> _SUPPLIED TEXT_:
((
The lesson is clear: A nation’s most loyal investors are its diaspora. Paradoxically, the new draft for the Non-Resident Nepali (NRN) Act currently circulating is turning its back on the very community Nepal should be courting—the Nepali-Bhutanese diaspora. Of Nepali origin, they are now firmly rooted across the United States, United Kingdom, Australia and beyond, with the financial standing and emotional bond to become Nepal’s most committed investment partners.
Once refugees in Jhapa and Morang, nearly 113,000 Nepali-speaking Bhutanese of Nepali origin were resettled across eight countries through a UNHCR programme, finding new homes in the US, the UK, Canada, Australia and other countries. Today, including those born on foreign soil, this community in the US alone is close to 120,000, and they are thriving. With a median household income of $100,151, they sit above the American Asian average and are doing exceptionally well economically. With the second generation now entering colleges and the workforce in large numbers, this is the high-potential investment generation Nepal cannot afford to ignore. Walking among them today are future doctors, engineers, scientists, entrepreneurs and perhaps one day, a senator or a president. Failing to bind this generation to Nepal through policy, law or even the smallest formal acknowledgement is a bureaucratic error that hands away Nepal’s most social, cultural and economic allies.
A few weeks ago, I attended a cultural programme in Ohio organised by the Association of Nepali Origin in the US. A five-year-old girl, born in the US, was dancing to Pattako ke Jhora—a traditional Magar folk song—with the kind of cultural pride that seems to have faded quietly back home. Other groups took the stage, waving the Nepali flag, singing patriotic songs in daura suruwal and bhadgaule topi. Beyond the community hall, this cultural ownership extends to academia as well. The Nepalese Student Association at Ohio State University, led by this second generation, regularly celebrates major Nepali festivals in one of America’s largest campuses. These are informal cultural ambassadors that go unacknowledged by Nepal’s policymakers.
Yet our new NRN draft is failing to include them. And the story does not end with culture. Along with several city councilmen, this community already has two state representatives—one elected in New Hampshire, another set to take office in Kentucky, both capable of advocating for Nepal’s interests when it counts. This is just the beginning. The senators will come. The Capitol Hill voices will come. Nepal must decide today whether it will have the wisdom to formally bind these allies to its national interest before that window closes.
))
Stored data
((
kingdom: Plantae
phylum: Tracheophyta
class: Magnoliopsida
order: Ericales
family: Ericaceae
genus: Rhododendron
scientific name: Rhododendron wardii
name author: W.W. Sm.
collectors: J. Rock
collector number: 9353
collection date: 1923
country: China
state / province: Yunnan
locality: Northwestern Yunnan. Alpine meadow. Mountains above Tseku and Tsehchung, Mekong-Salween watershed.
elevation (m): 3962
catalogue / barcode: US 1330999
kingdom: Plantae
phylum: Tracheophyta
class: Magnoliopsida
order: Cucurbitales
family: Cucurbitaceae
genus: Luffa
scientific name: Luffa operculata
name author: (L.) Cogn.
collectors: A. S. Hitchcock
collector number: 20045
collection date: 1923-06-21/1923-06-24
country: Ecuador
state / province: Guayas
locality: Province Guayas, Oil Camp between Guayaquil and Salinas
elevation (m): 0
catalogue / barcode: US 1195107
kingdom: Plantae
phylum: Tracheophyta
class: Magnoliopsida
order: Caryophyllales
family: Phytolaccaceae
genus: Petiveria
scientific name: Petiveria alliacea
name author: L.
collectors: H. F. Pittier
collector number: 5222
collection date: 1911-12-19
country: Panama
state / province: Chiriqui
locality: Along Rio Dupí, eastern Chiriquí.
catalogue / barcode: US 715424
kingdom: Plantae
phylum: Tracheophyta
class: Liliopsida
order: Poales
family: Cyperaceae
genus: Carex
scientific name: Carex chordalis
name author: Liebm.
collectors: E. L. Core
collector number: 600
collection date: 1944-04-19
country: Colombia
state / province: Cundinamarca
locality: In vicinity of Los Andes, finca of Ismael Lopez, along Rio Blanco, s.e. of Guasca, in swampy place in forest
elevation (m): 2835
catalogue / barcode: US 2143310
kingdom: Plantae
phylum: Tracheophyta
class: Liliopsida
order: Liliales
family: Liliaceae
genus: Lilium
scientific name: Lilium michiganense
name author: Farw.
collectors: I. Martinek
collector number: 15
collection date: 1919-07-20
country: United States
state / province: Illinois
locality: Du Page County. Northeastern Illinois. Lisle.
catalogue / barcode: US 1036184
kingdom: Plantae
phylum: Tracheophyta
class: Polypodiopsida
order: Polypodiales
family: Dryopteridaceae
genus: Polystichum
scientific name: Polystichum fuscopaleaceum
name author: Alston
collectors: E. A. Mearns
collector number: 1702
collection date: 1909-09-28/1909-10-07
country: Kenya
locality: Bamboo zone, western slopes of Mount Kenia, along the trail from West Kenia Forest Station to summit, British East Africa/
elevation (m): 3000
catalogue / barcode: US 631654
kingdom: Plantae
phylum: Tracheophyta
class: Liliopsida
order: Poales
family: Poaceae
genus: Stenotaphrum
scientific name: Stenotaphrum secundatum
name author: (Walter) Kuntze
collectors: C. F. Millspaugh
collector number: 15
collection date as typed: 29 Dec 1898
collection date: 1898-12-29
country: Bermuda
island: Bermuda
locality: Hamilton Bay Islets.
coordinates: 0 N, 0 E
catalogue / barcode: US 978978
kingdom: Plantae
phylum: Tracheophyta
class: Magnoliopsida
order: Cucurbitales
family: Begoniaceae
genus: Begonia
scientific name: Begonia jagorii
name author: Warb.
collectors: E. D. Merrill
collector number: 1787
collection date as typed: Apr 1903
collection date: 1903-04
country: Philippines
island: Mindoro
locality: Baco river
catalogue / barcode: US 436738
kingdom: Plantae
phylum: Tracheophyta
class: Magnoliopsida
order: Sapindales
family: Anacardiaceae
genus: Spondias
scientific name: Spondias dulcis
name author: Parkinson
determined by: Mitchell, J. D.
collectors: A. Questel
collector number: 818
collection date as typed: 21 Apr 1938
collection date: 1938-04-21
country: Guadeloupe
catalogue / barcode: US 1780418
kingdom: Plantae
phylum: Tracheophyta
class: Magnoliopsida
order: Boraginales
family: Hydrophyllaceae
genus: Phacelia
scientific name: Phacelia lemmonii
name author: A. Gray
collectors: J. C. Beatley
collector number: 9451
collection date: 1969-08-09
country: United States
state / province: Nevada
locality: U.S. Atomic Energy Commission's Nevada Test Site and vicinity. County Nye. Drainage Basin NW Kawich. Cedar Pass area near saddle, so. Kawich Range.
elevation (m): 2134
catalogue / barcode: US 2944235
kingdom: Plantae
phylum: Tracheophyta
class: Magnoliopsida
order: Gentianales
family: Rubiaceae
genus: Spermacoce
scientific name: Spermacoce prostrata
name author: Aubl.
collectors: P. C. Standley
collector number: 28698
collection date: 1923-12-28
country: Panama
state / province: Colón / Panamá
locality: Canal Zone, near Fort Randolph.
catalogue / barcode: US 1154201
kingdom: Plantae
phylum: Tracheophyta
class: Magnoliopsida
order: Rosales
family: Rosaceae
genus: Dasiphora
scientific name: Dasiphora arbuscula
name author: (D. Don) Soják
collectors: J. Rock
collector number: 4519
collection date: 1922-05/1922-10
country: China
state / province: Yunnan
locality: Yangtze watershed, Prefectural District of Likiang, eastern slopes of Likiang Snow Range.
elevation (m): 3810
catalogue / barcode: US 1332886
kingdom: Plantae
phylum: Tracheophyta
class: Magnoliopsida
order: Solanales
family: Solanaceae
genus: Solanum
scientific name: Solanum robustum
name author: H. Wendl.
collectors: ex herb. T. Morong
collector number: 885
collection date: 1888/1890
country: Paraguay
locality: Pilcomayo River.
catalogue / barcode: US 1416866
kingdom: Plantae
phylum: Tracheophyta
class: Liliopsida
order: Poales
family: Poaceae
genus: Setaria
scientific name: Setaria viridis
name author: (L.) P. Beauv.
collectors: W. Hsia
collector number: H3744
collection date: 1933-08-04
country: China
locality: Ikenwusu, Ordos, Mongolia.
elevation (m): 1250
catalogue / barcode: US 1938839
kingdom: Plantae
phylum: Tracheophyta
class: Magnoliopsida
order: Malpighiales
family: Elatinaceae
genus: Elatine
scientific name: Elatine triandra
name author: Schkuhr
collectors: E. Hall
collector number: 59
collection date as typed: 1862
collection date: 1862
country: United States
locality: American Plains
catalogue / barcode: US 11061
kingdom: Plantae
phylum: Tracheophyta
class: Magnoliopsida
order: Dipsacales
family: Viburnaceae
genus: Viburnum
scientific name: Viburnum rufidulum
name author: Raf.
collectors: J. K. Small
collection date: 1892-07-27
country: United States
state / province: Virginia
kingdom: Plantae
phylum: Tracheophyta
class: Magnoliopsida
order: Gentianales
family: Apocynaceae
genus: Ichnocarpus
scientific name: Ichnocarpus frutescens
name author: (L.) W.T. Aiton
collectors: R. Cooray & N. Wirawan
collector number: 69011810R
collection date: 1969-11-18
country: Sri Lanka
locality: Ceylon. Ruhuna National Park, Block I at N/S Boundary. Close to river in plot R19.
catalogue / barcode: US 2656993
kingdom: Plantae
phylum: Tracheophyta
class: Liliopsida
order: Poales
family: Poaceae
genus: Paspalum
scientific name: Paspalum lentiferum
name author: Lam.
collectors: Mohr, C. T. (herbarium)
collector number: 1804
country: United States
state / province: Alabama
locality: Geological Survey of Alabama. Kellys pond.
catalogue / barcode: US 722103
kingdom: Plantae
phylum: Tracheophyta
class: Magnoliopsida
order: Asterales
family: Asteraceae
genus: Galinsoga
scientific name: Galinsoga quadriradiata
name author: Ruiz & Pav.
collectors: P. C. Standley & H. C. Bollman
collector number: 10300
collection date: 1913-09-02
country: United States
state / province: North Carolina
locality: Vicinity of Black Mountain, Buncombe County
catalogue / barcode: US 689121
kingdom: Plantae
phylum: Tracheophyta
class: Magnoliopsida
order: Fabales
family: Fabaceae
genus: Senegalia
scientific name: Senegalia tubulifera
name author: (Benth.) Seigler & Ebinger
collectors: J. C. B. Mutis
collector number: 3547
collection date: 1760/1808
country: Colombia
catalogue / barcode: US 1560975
))
> _INSTRUCTIONS_:
1. Answer these questions from the NRN article:
(a) How many Nepali-speaking Bhutanese were resettled, and through which program?
(b) What song was the five-year-old girl in Ohio dancing to?
(c) In which two states does the community have state representatives?
2. Print everything in the NRN article from "The lesson is" down to "committed investment partners.".
Rely only on the text for every answer.

> _RESULTS BY TASK_:
1.
(a) Nearly 113,000, through a UNHCR programme.
(b) Pattako ke Jhora, a traditional Magar folk song.
(c) New Hampshire and Kentucky.

2.
The lesson is clear: A nation’s most loyal investors are its diaspora. Paradoxically, the new draft for the Non-Resident Nepali (NRN) Act currently circulating is turning its back on the very community Nepal should be courting—the Nepali-Bhutanese diaspora. Of Nepali origin, they are now firmly rooted across the United States, United Kingdom, Australia and beyond, with the financial standing and emotional bond to become Nepal’s most committed investment partners.